The toll proposal had generated great controversy. The New York Daily News stated in an editorial that the toll plan was "half baked" and "ineffective" and demanded an end to "federal meddling in local affairs." When the proposal was dropped, Mayor Beame announced that it "was a dead issue."
Clearly, any trend toward greater (or even any) use of tolls or charges tends to be obscured and limited by "business as usual" in the form of regulation. Often, this seems to occur because tolls and charges are seen only in terms of the costs they levy, costs imposed on what has been perceived as a free good. The benefits and counterclaims for equity are neglected or misunderstood. (The economic rationale for a charges approach is developed in a new RFF study of the potential usefulness of environmental charges.
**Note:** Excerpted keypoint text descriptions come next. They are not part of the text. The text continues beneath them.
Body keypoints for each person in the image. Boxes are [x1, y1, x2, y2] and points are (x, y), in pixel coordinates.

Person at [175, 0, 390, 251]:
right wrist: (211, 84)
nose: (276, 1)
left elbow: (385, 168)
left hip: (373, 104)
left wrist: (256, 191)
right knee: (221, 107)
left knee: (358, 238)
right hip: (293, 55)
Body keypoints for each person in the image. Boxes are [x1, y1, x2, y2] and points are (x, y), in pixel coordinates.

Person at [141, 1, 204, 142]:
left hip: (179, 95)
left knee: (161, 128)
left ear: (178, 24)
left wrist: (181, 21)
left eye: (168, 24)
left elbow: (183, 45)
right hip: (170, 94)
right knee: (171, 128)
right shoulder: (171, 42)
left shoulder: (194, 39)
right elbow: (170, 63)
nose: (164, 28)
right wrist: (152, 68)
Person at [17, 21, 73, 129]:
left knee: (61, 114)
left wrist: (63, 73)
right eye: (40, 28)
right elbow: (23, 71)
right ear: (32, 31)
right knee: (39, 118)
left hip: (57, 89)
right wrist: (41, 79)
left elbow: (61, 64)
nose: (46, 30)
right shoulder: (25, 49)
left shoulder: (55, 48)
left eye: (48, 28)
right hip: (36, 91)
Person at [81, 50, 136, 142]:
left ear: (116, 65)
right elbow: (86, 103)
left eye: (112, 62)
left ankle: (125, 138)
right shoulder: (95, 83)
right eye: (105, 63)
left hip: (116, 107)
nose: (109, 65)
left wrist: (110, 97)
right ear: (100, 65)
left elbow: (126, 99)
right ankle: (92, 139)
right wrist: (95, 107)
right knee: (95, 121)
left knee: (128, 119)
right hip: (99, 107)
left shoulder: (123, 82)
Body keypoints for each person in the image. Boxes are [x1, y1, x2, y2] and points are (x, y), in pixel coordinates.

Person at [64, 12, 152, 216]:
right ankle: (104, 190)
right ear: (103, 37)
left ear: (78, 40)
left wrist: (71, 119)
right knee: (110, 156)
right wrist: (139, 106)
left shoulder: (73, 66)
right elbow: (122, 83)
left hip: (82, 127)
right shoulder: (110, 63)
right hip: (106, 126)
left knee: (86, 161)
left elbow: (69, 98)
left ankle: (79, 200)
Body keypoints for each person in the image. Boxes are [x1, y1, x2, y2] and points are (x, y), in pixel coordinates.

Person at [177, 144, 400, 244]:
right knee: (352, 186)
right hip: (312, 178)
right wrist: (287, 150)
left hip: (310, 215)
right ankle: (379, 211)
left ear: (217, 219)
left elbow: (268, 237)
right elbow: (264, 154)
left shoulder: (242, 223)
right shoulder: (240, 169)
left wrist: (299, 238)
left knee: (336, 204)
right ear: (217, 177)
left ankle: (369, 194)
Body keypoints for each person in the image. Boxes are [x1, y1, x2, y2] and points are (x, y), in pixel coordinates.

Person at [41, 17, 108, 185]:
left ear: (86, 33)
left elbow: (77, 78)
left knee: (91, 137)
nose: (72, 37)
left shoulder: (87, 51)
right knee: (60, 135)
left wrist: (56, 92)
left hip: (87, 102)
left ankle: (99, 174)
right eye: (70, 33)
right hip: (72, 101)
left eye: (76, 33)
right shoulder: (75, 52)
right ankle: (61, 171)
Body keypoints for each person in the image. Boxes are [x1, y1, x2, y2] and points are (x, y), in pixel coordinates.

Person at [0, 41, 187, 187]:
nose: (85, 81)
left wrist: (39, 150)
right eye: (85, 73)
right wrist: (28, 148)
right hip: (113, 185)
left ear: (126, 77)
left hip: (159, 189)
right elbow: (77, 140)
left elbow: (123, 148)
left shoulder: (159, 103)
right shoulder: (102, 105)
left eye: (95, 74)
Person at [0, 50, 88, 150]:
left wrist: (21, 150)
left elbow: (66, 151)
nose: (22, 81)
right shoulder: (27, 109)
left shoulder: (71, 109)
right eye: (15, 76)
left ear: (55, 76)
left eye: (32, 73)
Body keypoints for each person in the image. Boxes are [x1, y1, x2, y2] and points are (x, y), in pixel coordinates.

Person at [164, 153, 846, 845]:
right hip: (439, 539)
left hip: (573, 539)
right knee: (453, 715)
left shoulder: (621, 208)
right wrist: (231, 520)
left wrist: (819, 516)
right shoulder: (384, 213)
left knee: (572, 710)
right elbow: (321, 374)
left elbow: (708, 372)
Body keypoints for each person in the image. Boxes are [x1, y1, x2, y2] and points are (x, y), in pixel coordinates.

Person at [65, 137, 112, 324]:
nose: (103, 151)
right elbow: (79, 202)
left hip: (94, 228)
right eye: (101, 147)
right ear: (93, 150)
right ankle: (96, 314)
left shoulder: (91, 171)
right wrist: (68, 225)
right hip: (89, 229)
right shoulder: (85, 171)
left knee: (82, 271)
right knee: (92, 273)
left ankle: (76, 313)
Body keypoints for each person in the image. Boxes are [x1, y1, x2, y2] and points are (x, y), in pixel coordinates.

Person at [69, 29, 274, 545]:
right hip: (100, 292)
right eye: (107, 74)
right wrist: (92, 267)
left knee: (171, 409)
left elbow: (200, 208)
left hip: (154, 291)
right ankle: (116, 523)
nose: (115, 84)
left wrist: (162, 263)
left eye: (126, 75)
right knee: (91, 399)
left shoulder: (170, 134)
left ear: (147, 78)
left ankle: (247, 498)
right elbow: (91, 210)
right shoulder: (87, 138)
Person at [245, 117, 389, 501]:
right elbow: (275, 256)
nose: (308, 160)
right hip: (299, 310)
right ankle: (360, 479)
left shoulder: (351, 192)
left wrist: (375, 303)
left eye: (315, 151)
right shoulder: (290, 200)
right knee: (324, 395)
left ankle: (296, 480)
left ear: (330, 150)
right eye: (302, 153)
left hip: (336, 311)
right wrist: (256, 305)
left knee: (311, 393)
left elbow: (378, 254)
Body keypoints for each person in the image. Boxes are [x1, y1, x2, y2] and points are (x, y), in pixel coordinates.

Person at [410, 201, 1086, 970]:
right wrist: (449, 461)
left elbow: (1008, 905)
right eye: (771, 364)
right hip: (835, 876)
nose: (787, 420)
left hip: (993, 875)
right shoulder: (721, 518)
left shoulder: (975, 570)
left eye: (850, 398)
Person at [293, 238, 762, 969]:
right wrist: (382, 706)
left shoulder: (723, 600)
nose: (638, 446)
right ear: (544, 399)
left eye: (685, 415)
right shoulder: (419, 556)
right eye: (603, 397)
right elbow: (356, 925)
Completed for publication early in 1978, it is entitled Environmental Improvement Through Economic Incentives, by Frederick Anderson, Allen Kneese, Serge Taylor, Phillip Reed, and Russell Stevenson.)
The regulatory approach usually involves the prohibition or limitation of use by fiat, rather than rationing by some sort of pricing mechanism. (That approach was manifest in a related U.S. Supreme Court decision in October, when the Court ruled that local govern-ments may forbid commuter parking in residential neighborhoods as a "reasonable" means to fight air pollution and to encourage car pools and public transportation.) Although the regulatory approach remains dominant, perhaps there is a growing tendency to question its effectiveness, at least for some purposes. Consider the perception of a plurality of Americans (43 to 34 percent in a November Harris survey) that the quality of life is declining; one theme often cited by those disaffected is that the physical environment has not improved "despite efforts to clean up fouled air and polluted waters." Advocates of tolls and charges just may find some encouragement in this gloomy appraisal.